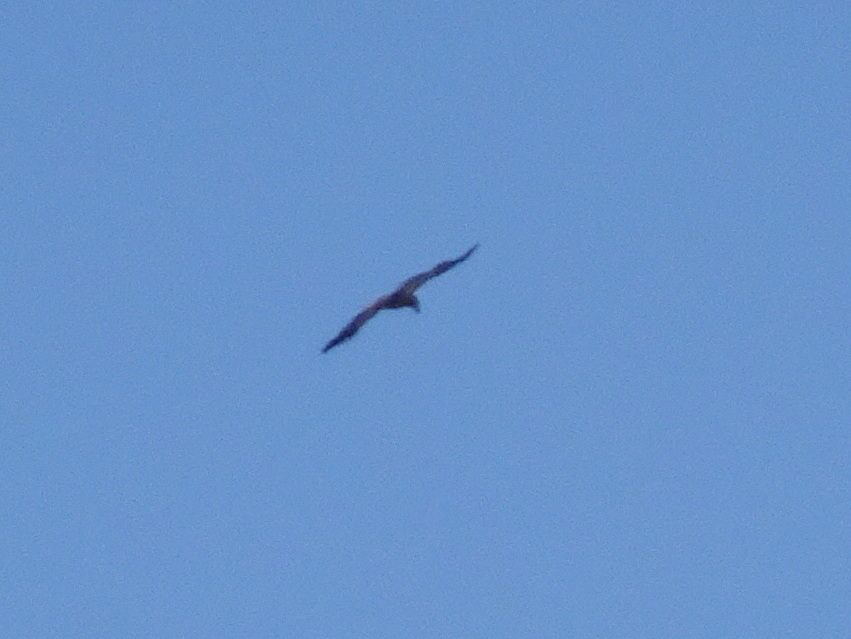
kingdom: Animalia
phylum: Chordata
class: Aves
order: Accipitriformes
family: Accipitridae
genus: Haliaeetus
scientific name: Haliaeetus leucocephalus
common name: Bald eagle
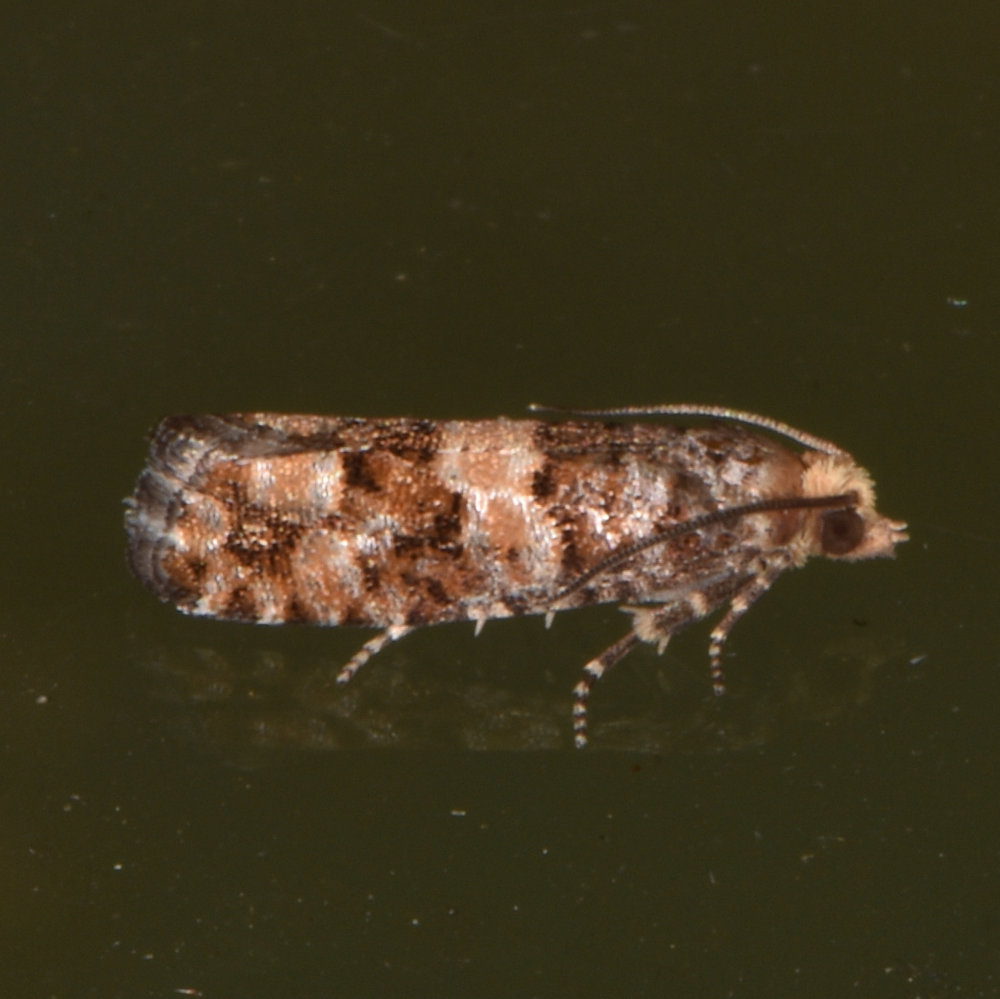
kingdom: Animalia
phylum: Arthropoda
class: Insecta
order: Lepidoptera
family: Tortricidae
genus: Eucopina
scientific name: Eucopina tocullionana
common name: White pinecone borer moth
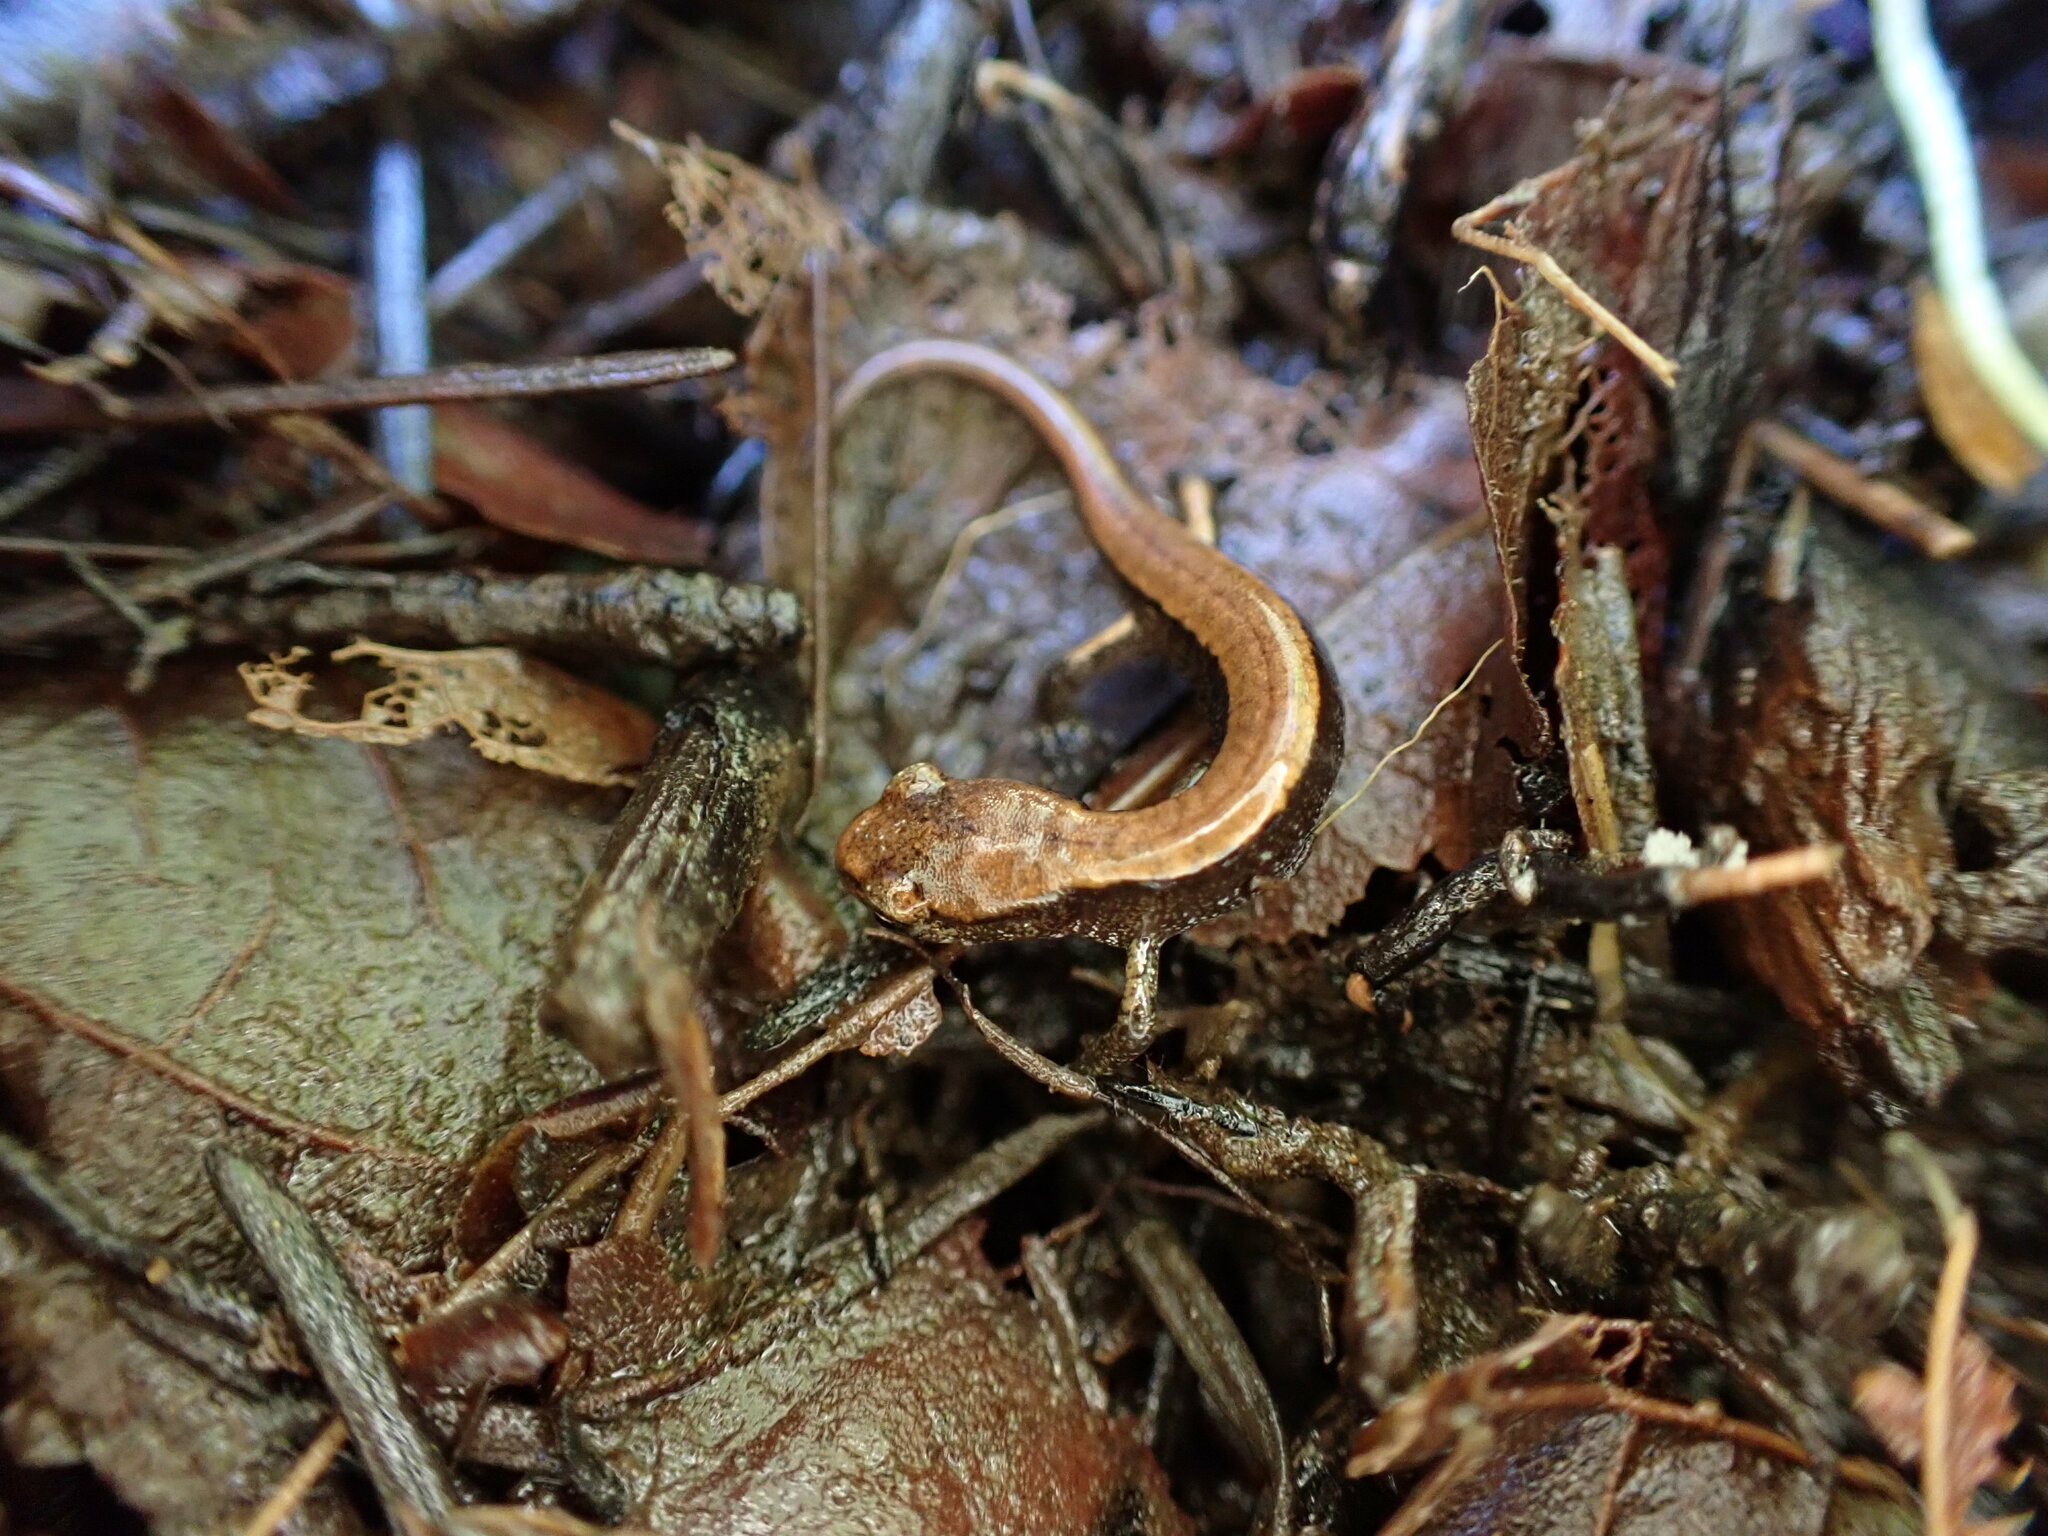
####
Copy out, word for word, the part of the items that starts with the line containing "genus: Haliaeetus" and runs through the end of the items, and leave out the pictures.

(Output for this task):
genus: Haliaeetus
scientific name: Haliaeetus leucocephalus
common name: Bald eagle
kingdom: Animalia
phylum: Arthropoda
class: Insecta
order: Lepidoptera
family: Tortricidae
genus: Eucopina
scientific name: Eucopina tocullionana
common name: White pinecone borer moth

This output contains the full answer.